New Cabinet must help 'restore legacy'

HARARE - Former president Robert Mugabe was notorious for stuffing his Cabinet with poor performers.

The ultimate for him was to reward his cronies for their loyalty and ensuring fair representation across regions, while also serving as a retirement home for his bosom buddies.

With his fall last November, many expected his successor Emmerson Mnangagwa to depart from this unworkable, patronage system that has brought the country down to its knees by selecting his Cabinet based on merit.

His first Cabinet was a disaster. It was not different from what Mugabe had before: A Cabinet of deadwood, spent forces and other Zanu PF biggies whose names had become synonymous with corruption.

It was a missed opportunity for Mnangagwa who had the world eating from his palm upon assuming office with promises for a better Zimbabwe.

Being a listening president — as he would want us to believe — we can only hope that Mnangagwa learnt from his mistakes and that the new Cabinet to be unveiled soon would get the nation to forget about the blemishes that tainted what had otherwise been a peaceful election.

For a country whose gross domestic product is less than $20 billion, the least the country would require is a monstrous Cabinet that depletes the national purse, without adding any value to the generality of its people who have hold out hope for a better Zimbabwe for nearly 40 years.
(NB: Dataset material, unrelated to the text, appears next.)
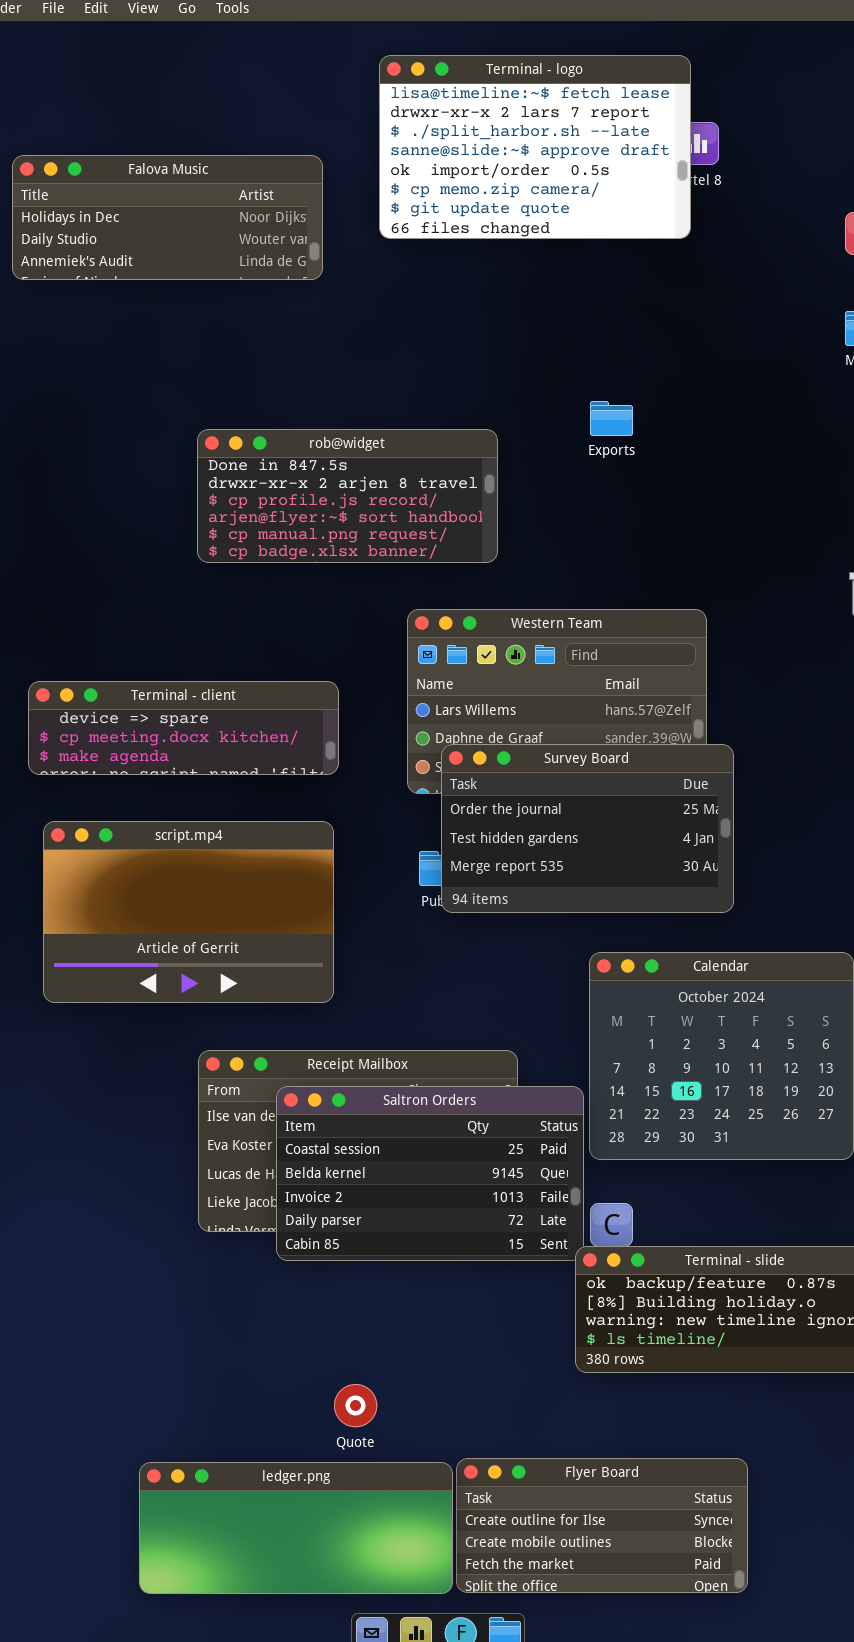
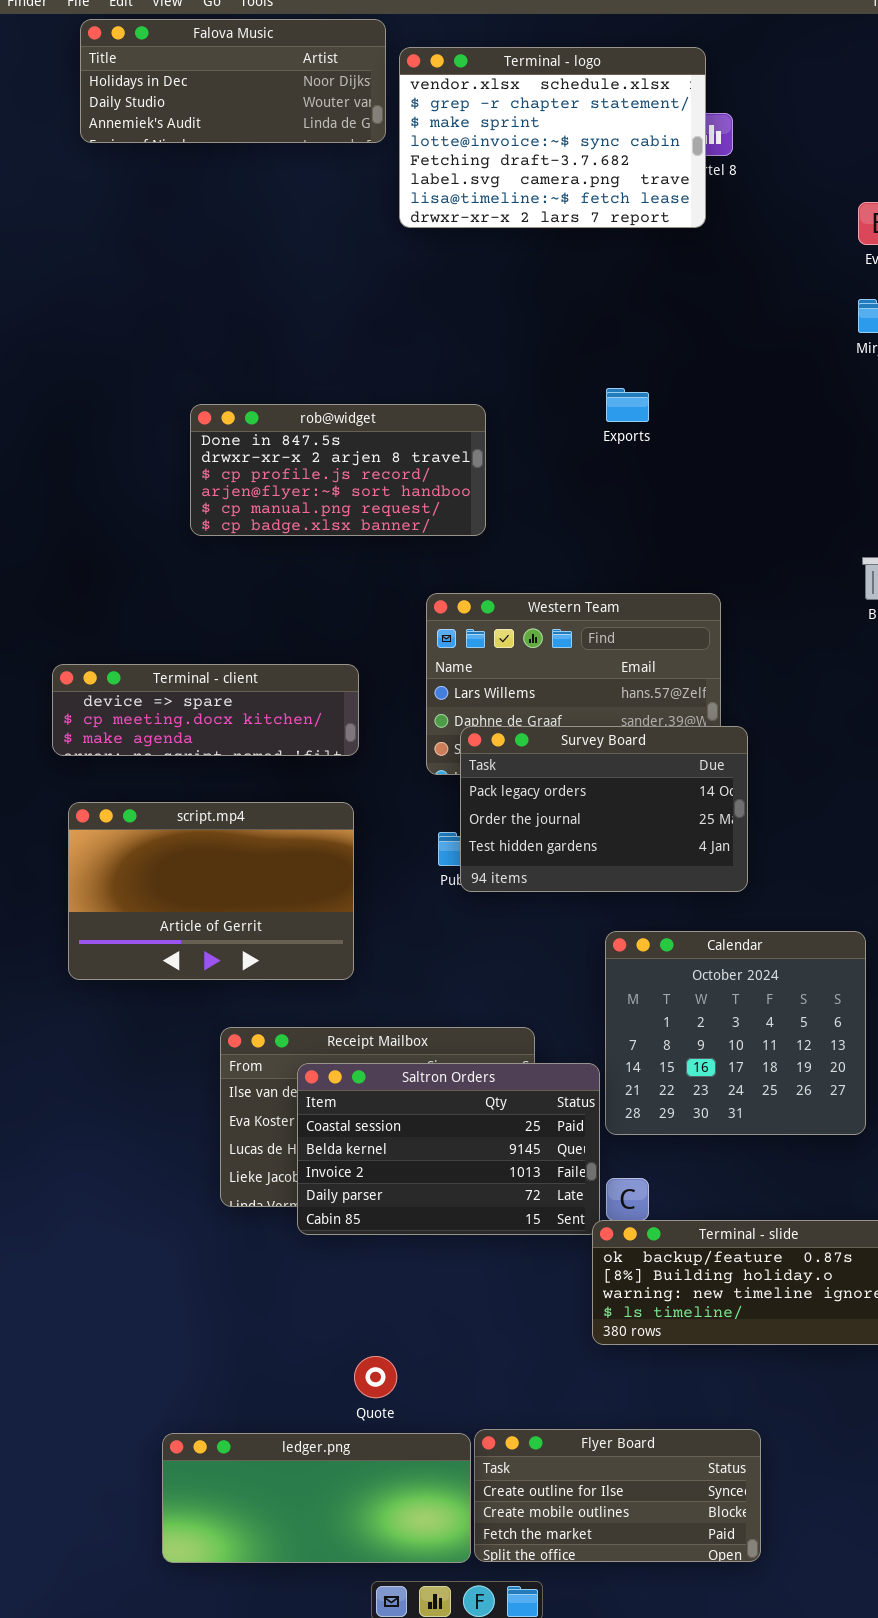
Terminal - logo: [379,55,691,239] -> [399,47,706,228], scrolled up 6 rows
Falova Music: [12,155,323,280] -> [80,19,386,143], moved
rob@widget: [197,429,498,563] -> [190,404,486,536], moved
Survey Board: [441,744,734,913] -> [460,726,748,892], scrolled up 1 row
Unlike Mugabe who cared less about driving the country’s economy into the ground as long as he surrounded himself with cronies, Mnangagwa’s “Zimbabwe is open for business” mantra requires real servants of the people who are not only competent but committed to making a difference.

The ideals that motivated many of our fallen heroes to take up arms and pay the ultimate price had nothing to do with the self-aggrandisement of an elite few, who have become the flip side of what Ian Smith’s minority white regime was like. At the heart of their sacrifices was the desire not just to free their fellow countrymen from colonial bondage, but to set them on a sustainable path to prosperity.

If the whole objective behind Mugabe’s removal was to redirect the country back on this path, then the choices that Mnangagwa is going to make in his Cabinet will either depreciate or appreciate the motive behind Operation Restore Legacy.

If Zimbabweans do not get a lean Cabinet that draws the best brains available, never mind their political affiliation if we are to bring about inclusivity and a fair gender representation, then Zimbabweans could be in for another bumpy ride.

Comments (2)

Those who win elections must be allowed to put their ideas into action. Good input from the public should be considered. But remeber those who rule have a large amount of time and human resources to analyse all inputs more importantly from their vision. Is it realistic for the president to have his cronies (whatever that means to others) put him in power and then ignore them. That is not politics. He balances politics with business. Anywhere that's how it works.

senior - 30 August 2018

ED's cabinet is not going to be any different from the previous ones, it is the same zanupf party policy to look after its career members. His trajectory is already is predictable, his first move after inauguration was to thank the chiefs (by giving them vehicles) for forcing their subjects to vote zanupf. Then he has appointed his 2 known deputies Chiwenga and Mohadi. Then he is going to China (look East Policy) where the rest of his cabinet is going to be finalised. In that cabinet he cannot leave out the old guard otherwise they will impeach him. He also cannot afford to leave out the warvets especially the most vocal ones like Matemadanda, Mutsvangwa and Mahiya. Chiwenga will also make sure the generals number in cabinet is increased siginificantly from the current 2. Khupe needs to be recognised for splitting the MDC votes as well as gender balance purposes. He is going to increase the number of technocrats to give a picture of new cabinet. Thus his cabinet will have not less than 40 ministers and their deputies.